Entering the cylinder, I saw a circular horizon of skyscrapers and glass domes and tram-ways engulf the Aphelion. Countless traffic lanes of ships crisscrossed the mega-structure, with the biggest traveling directly into the eye itself. Much like in Naiad, super-freighters and other titanic vessels took the center lanes whereas smaller vessels passed through nearer to the periphery.
In the eye, I saw something strange. Around the edges, spectral blue light dipped and fell into the other side, revealing another station that should’ve not been there from the outside. Ingrish told me that Gravitronic Relays use a star’s energy to bend gravity and connect with another Relay in another star system. Ships can then travel along this network, immensely cutting down transit times.
But as the Aphelion entered a traffic lane to go through the eye, I felt myself strangely upset. This place was so large, so new. It was like a miniature world unto itself. There were so many people. So many ships. And the city below—no, above! How could this place, this great concourse, not be our destination?
Of course, this Relay was just another one of billions, if not a little on the smaller side.

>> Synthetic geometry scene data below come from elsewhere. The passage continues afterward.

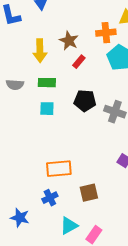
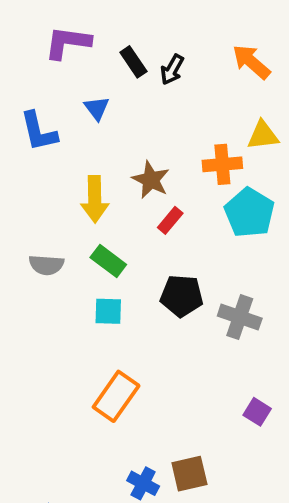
green rectangle: (47, 83) -> (108, 261), turned 36
orange rectangle: (59, 169) -> (116, 396), moved, turned -50
blue cross: (50, 198) -> (143, 483), moved, turned -35

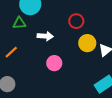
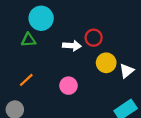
white arrow: (45, 36) -> (72, 46), moved
orange line: (11, 52) -> (26, 80), moved

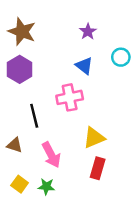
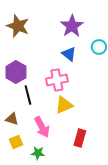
purple star: (88, 32) -> (72, 26), size x1.6
purple hexagon: (20, 69) -> (16, 72), moved
yellow triangle: (94, 138) -> (64, 105), moved
yellow square: (20, 184) -> (16, 142), moved, turned 32

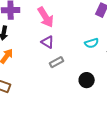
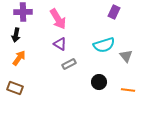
cyan semicircle: (92, 43) -> (104, 45), size x1.5

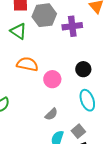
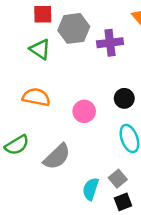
orange semicircle: (27, 64) -> (36, 97), moved
gray semicircle: (51, 114) -> (57, 157), moved, size x1.6

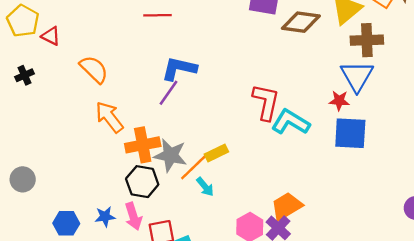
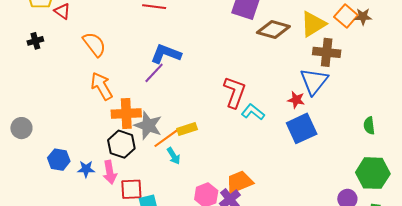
cyan L-shape: (291, 122) -> (253, 112), size x0.7
blue square: (350, 133) -> (302, 128), turned -36
blue hexagon: (66, 223) -> (59, 160), moved

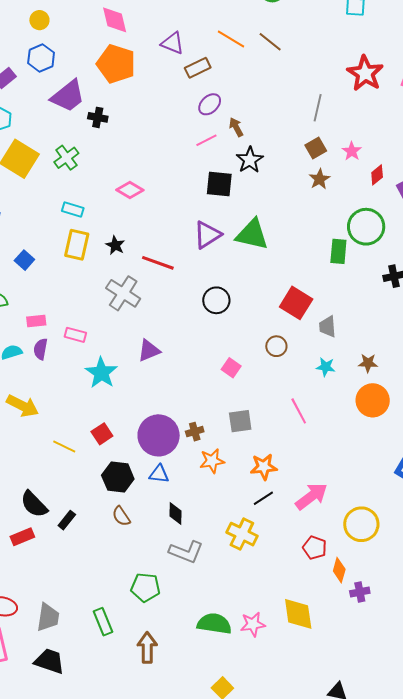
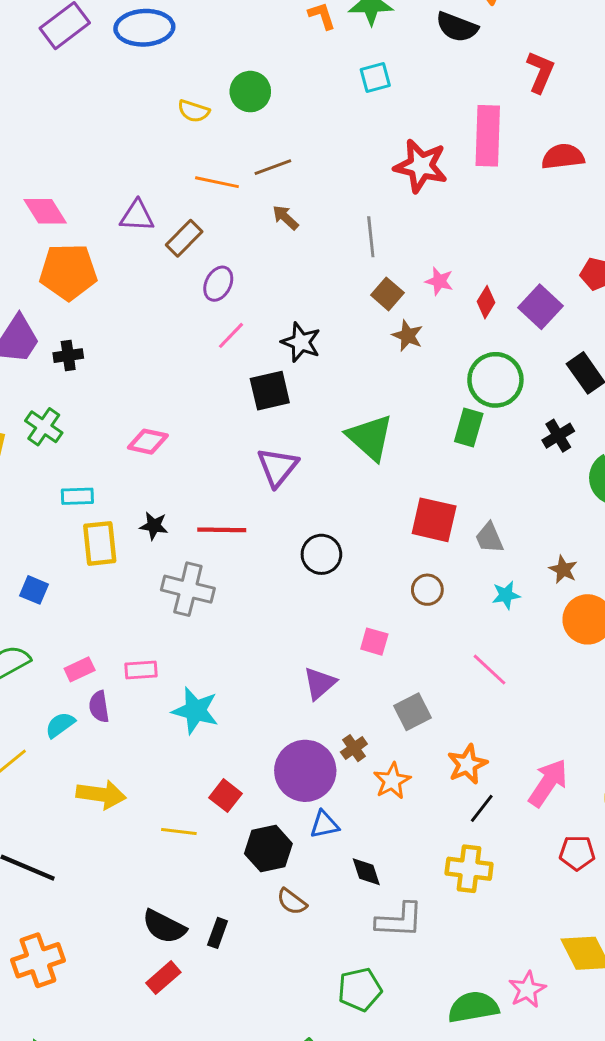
brown line: (270, 42) -> (273, 167), turned -40
brown arrow: (236, 127) -> (285, 218), moved
green triangle: (252, 234) -> (370, 437), moved, turned 48
green rectangle: (338, 251) -> (469, 428), turned 30
purple triangle: (149, 351) -> (320, 683), moved
brown star: (368, 363) -> (563, 569), turned -30

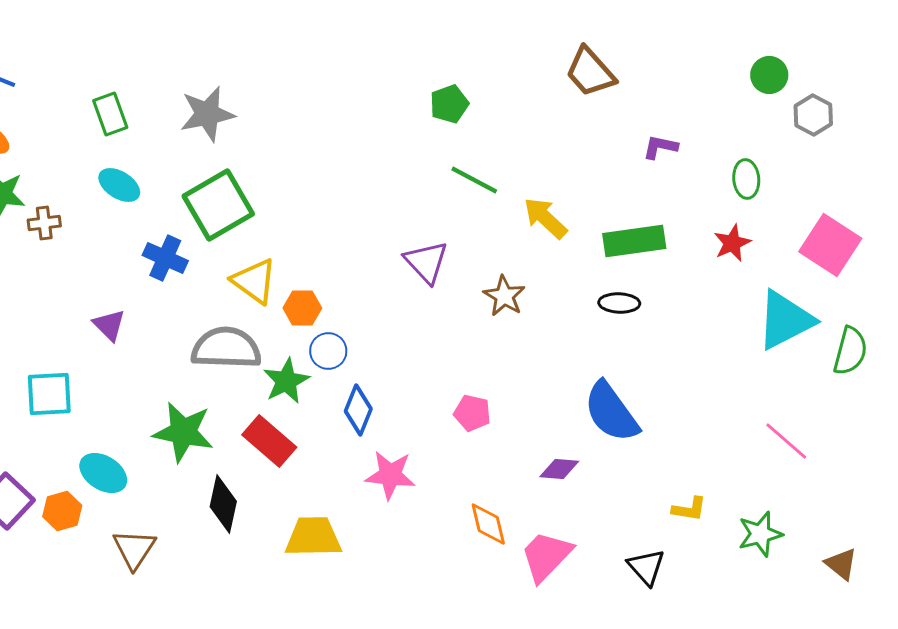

Before I even had time to collect my thoughts, the ship entered the event horizon of the eye, and then we were somewhere else.
Ingrish pulled me away from the viewport by the second or third time we passed through, and over the course of the day, I lost track of how many Relays we had gone through. But before I went to sleep that night, I took one last look outside. Below, I saw crystalline spires and glimmering orbs lit by a red sun. And like all the others, this Relay ended in yet another ringed eye.
I marveled at this strange place built by a stranger people before it was gone too.